Letters
There’s more to this land-for-port building deal than meets the eye
Posted Monday, December 22 2008 at 18:53
The Government wishes to lease approximately 100,000 acres of land, part of which falls within the Tana River Delta, to Qatar, in return for the funding of a Sh2.4 billion port on Lamu island to act as Kenya’s second port.
First, Kenya urgently needs a second port and the Government must be praised for according this matter priority. In our contemporary studies on land reform in Africa, we have started referring to a “second scramble for Africa”.
Rich industrialised nations are strategically positioning themselves in Africa, buying or leasing large tracts of land for the exploration of oil, minerals or growing plants for biofuel.
Oil producing states without arable land for food production, on the other hand, scout for land in Africa for the growth of food for their people.
It amounts to the same thing — annexing land and land-based resources for states outside Africa.
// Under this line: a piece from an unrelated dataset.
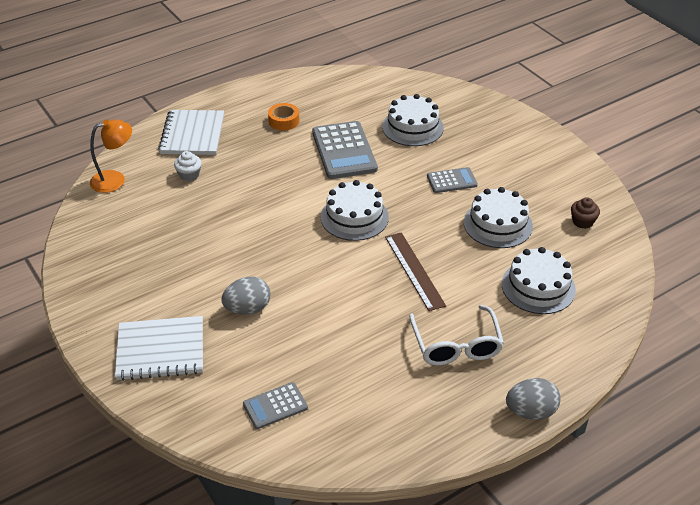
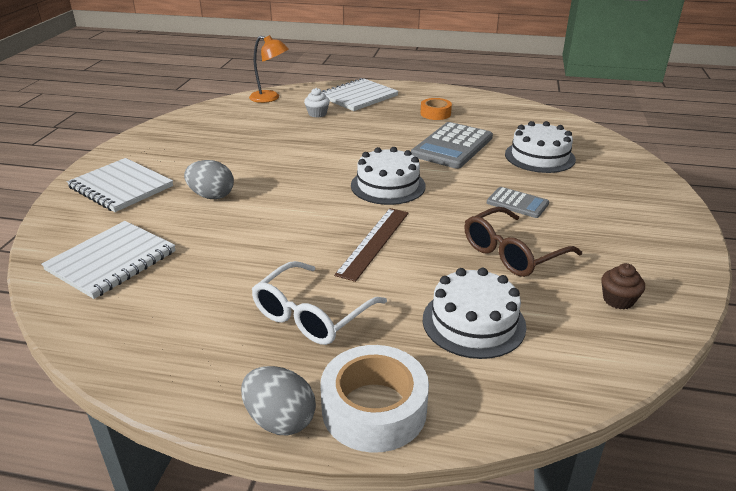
camera: 45 degrees right, 10 degrees down
(275, 406) = (111, 261): grey calculator -> white notebook
(497, 224) = (512, 253): white cake -> brown glasses
(560, 371) = (374, 409): none -> white tape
It is against this background that the Qatar issue must be viewed. Land along the Tana delta is of immense ecological importance and is strategic for our security.
We must be careful not to compromise any of these as we consider leasing it to anyone, much more foreigners, for whatever value.
The coastal land issue still remains largely unresolved. Any government land at the Coast was so obtained by proclamation at the expense of local communities on application of the 1908 Land Titles Act.
This dispossessed many of their indigenous land. Furthermore, the national land policy has made fundamental proposals on how to resolve this matter.
It proposes the preparation of an integrated Coast resource management plan. Then, institutional approaches would holistically manage and resolve the Coast issue and investor applications with the total involvement of Coast people.
Our President would be ill-equipped to process a request such as the one from Qatar given the complexities and technical nature of the surrounding issues.
This matter needs to be referred to a competent land/legal committee to look into and make proper recommendations before land as expansive as suggested is leased out.
Such a committee would propose a period of lease, if so convinced, to avoid replicating scenarios such as the ones we are already trying to resolve where foreigners hold onto land for centuries under the 999 year leases.
Meanwhile, Government could consider a commercial bid for the port development, with funds sourced elsewhere, instead of this land-for-port deal.